Announcement

Collapse
No announcement yet.
X
  • Filter
  • Time
  • Show
Clear All
new posts

  • New on SSC: -tsegen- for computations over a rolling window using time-series operators with egen functions

    Thanks to Kit Baum, a new package tsegen (with Nick Cox) is now available from SSC.

    With tsegen, you can invoke any egen function that requires a varlist using a time-series varlist (tsvarlist) instead. tsegen converts the tsvarlist to a varlist by substituting equivalent temporary variables as necessary and then invokes the specified egen function.

    tsegen requires Stata version 10 or higher. To install, type:

    Code:
    ssc install tsegen
    tsegen is notably useful for computing descriptive statistics over a rolling window of time using egen row functions. By using a set of lagged variables, tsegen can compute the statistic directly and is orders of magnitude faster than other approaches that require looping over subsets of observations. For example, you can calculate the mean over a 5-year window that includes the current observation

    Code:
    webuse grunfeld, clear
    tsegen inv_m5 = rowmean(L(0/4).invest)

^^^^

### Required actions
A: Summarize the tsegen announcement in two sentences.
B: Using the tsegen announcement, answer these questions:
(i) What is the minimum Stata version tsegen requires?
(ii) What command installs it?
(iii) Which dataset does the rolling-mean example load?
The records have no connection to the text.

### Dataset content
^^^^

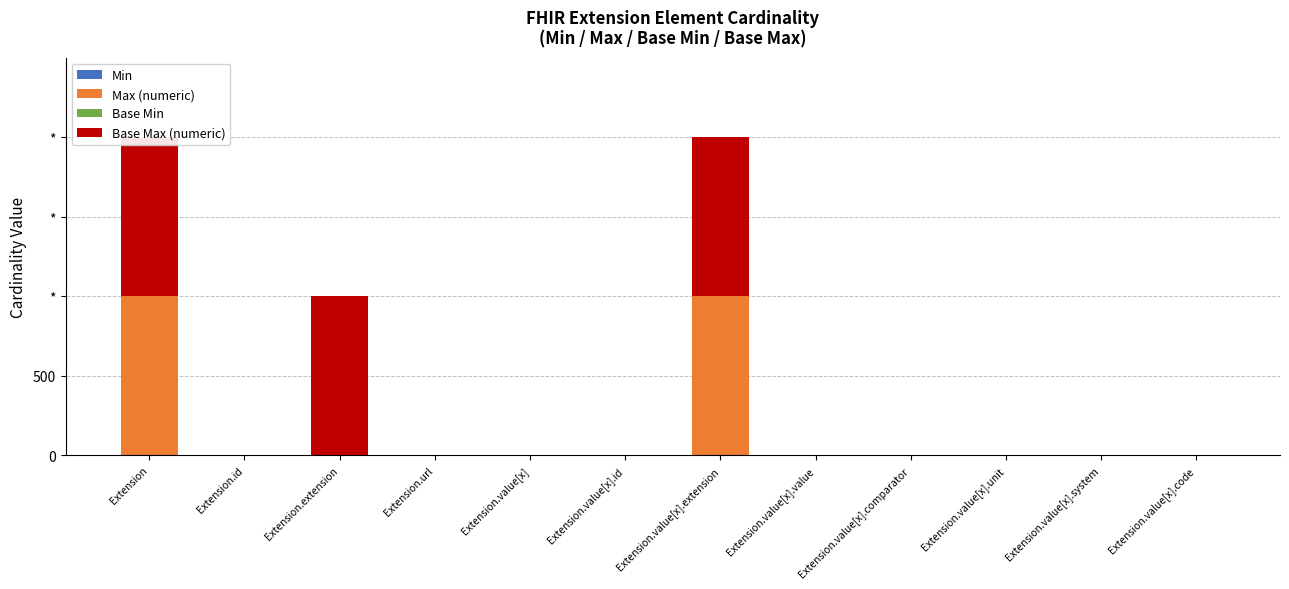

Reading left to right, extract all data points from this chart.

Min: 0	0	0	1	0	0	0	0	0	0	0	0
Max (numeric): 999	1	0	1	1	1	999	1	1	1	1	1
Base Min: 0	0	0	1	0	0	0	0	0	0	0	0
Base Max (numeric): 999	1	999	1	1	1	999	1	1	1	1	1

^^^^

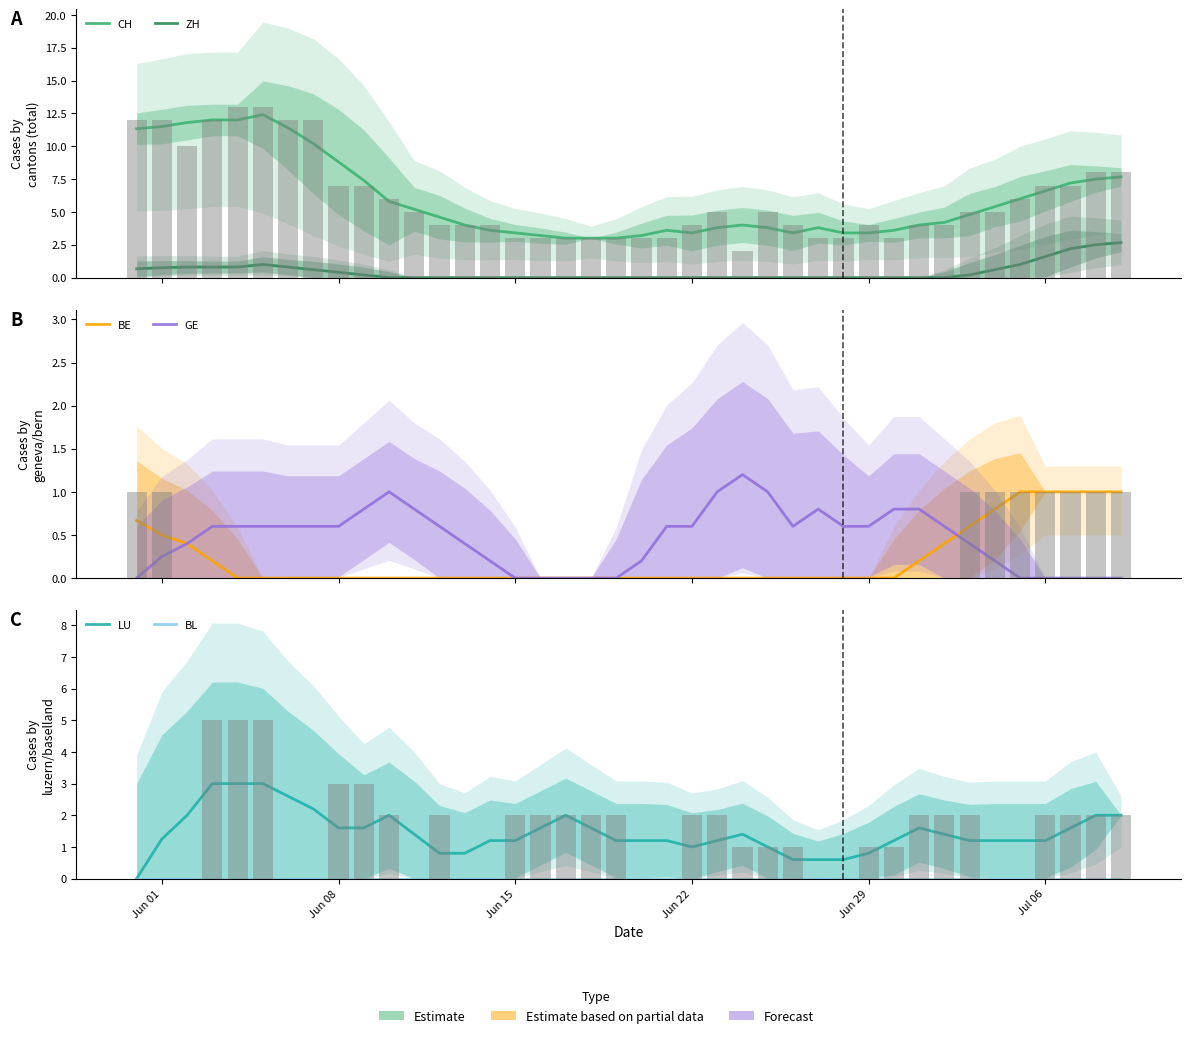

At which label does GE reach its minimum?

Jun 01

^^^^

### Response list
A: A new package, tsegen, is now available from SSC and lets any egen function that requires a varlist take a time-series varlist instead, substituting equivalent temporary variables as necessary before invoking the function. It is especially useful for descriptive statistics over a rolling window with egen row functions, computing them directly from a set of lagged variables and running orders of magnitude faster than approaches that loop over subsets of observations.

B:
(i) Stata version 10
(ii) ssc install tsegen
(iii) grunfeld